TEXTE SOURCE
++++++++++++++++++++

La verbalisation c'est l'acte par lequel une pensée prend une forme sonore, reconnue par les autres comme la marque de cette pensée. Et ce que mon cerveau sait interpréter comme la pensée de l'autre est un mécanisme que le cerveau de mon partenaire possède également. C'est pourquoi les sons générés par nos cordes vocales déclenchent les mêmes réactions chez les humains qui partagent la même culture. Un sens est généré et compris. Voilà le miracle de la parole humaine. Mais attention, la parole humaine est capable de nombreuses interprétations - selon les contextes - alors qu'un terme associé à une image ne générera que cette même image, toujours. Là est la différence entre les mécanismes langagiers, d'une part; et les routines propres à la mémoire, de l'autre. C'est cette spécificité des mécanismes du langage humain (et non pas les langues qui en sont l'expression) qui est l'objet des recherches en linguistique et en sciences cognitives contemporaines (neurosciences, Intelligence artificielle, etc.).

Nos apprentis sorciers sont donc bien loin du compte et nos décideurs politiques devraient se cantonner à des réserves d'ordre scientifique sur ces questions d'aménagement linguistique. Il y va de l'intérêt de nos langues naturelles/maternelles, il y va de l'intérêt de notre patrimoine immatériel. Quant à savoir si on peut aider nos langues à s'épanouir, la réponse est oui. Mais autrement qu'en versant des listes de mots et arrangements morphologiques remodelant des langues tri-millénaires. C'est-à-dire des langues qui ont résisté au temps et à tous les planificateurs antérieurs. Le débat reste donc ouvert, mais il nécessitera de la compétence et de l'expertise... et du temps.

++++++++++++++++++++

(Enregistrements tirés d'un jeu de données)
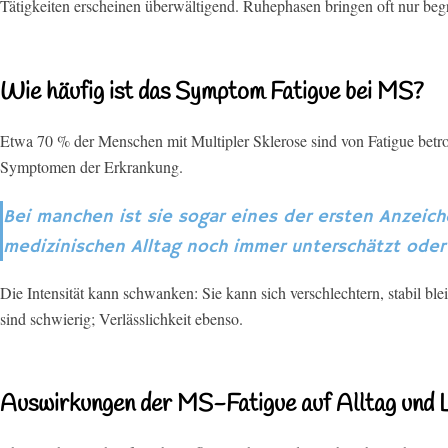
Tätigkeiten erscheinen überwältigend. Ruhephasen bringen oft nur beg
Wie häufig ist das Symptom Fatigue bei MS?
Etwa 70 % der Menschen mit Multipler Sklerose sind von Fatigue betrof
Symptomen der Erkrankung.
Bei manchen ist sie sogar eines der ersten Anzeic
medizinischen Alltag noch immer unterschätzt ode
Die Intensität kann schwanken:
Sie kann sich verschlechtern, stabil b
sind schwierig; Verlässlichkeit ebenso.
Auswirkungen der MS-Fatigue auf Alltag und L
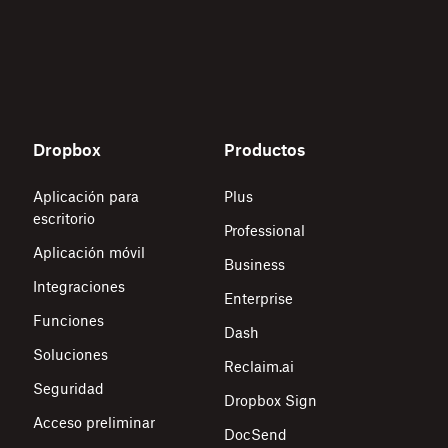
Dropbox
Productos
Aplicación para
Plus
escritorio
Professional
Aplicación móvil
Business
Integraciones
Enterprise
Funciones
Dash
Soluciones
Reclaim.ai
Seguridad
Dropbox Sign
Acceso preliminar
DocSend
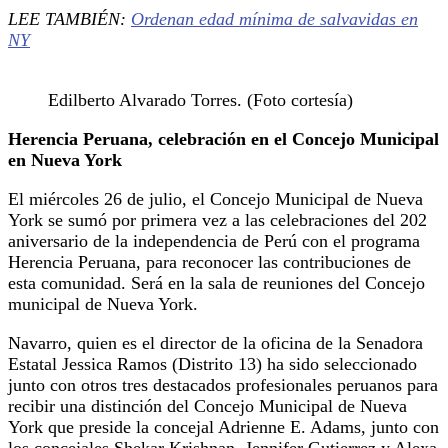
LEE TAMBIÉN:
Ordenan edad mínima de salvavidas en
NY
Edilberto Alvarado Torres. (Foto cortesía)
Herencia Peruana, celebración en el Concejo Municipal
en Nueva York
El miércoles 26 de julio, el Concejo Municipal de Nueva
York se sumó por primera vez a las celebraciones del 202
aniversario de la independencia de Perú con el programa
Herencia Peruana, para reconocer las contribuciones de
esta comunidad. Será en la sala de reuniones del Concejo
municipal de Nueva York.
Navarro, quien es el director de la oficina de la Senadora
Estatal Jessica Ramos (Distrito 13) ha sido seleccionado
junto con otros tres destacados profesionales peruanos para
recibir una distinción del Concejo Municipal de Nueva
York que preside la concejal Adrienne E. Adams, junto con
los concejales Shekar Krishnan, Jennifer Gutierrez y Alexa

++++++++++++++++++++

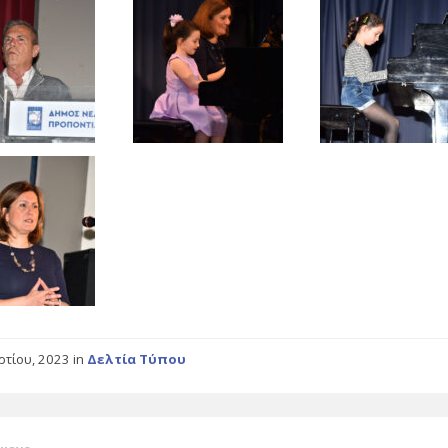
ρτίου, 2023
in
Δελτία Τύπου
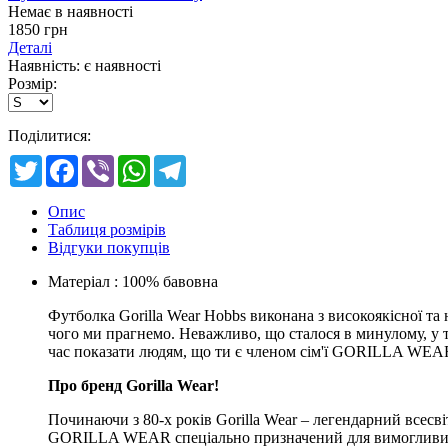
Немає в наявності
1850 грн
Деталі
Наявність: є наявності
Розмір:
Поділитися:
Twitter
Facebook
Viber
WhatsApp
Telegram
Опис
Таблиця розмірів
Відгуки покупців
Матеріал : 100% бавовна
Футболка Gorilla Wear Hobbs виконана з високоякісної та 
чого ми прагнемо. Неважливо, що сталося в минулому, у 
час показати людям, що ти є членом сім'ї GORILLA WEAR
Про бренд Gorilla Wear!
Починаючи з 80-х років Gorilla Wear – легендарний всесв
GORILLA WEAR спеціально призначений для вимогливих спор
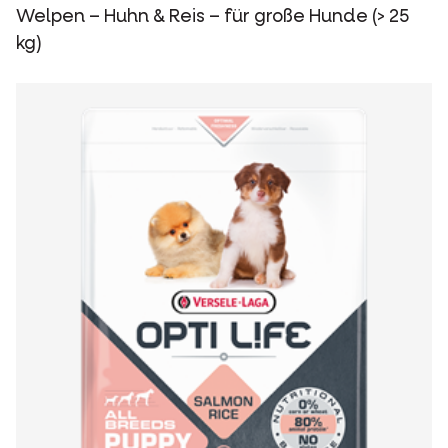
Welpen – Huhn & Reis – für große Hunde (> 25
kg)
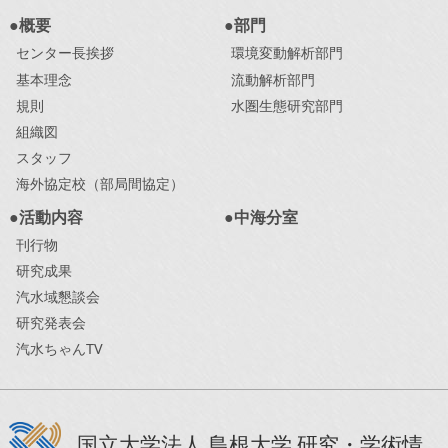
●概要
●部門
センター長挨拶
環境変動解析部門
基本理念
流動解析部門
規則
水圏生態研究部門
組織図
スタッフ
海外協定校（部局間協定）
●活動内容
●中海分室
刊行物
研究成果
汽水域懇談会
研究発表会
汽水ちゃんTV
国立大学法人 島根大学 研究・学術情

++++++++++++++++++++

COMPLÉTEZ CE QUI SUIT
#1 Relevez tous les domaines de recherche nommés dans le texte sur le langage humain.
#2 Dans les enregistrements, recopiez tout ce qui va de la ligne contenant « ρτίου, 2023 » jusqu'à la ligne contenant « 国立大学法人 島根大学 研究・学術情 » en renommant « Twitter » en « X », sans rien modifier d'autre. Laissez les images de côté.
Le texte et les enregistrements n'ont aucun lien entre eux.

CORRIGÉ DE L'EXERCICE
#1
linguistique
sciences cognitives contemporaines
neurosciences
Intelligence artificielle

#2
ρτίου, 2023
in
Δελτία Τύπου
Немає в наявності
1850 грн
Деталі
Наявність: є наявності
Розмір:
Поділитися:
X
Facebook
Viber
WhatsApp
Telegram
Опис
Таблиця розмірів
Відгуки покупців
Матеріал : 100% бавовна
Футболка Gorilla Wear Hobbs виконана з високоякісної та 
чого ми прагнемо. Неважливо, що сталося в минулому, у 
час показати людям, що ти є членом сім'ї GORILLA WEAR
Про бренд Gorilla Wear!
Починаючи з 80-х років Gorilla Wear – легендарний всесв
GORILLA WEAR спеціально призначений для вимогливих спор
Welpen – Huhn & Reis – für große Hunde (> 25
kg)
●概要
●部門
センター長挨拶
環境変動解析部門
基本理念
流動解析部門
規則
水圏生態研究部門
組織図
スタッフ
海外協定校（部局間協定）
●活動内容
●中海分室
刊行物
研究成果
汽水域懇談会
研究発表会
汽水ちゃんTV
国立大学法人 島根大学 研究・学術情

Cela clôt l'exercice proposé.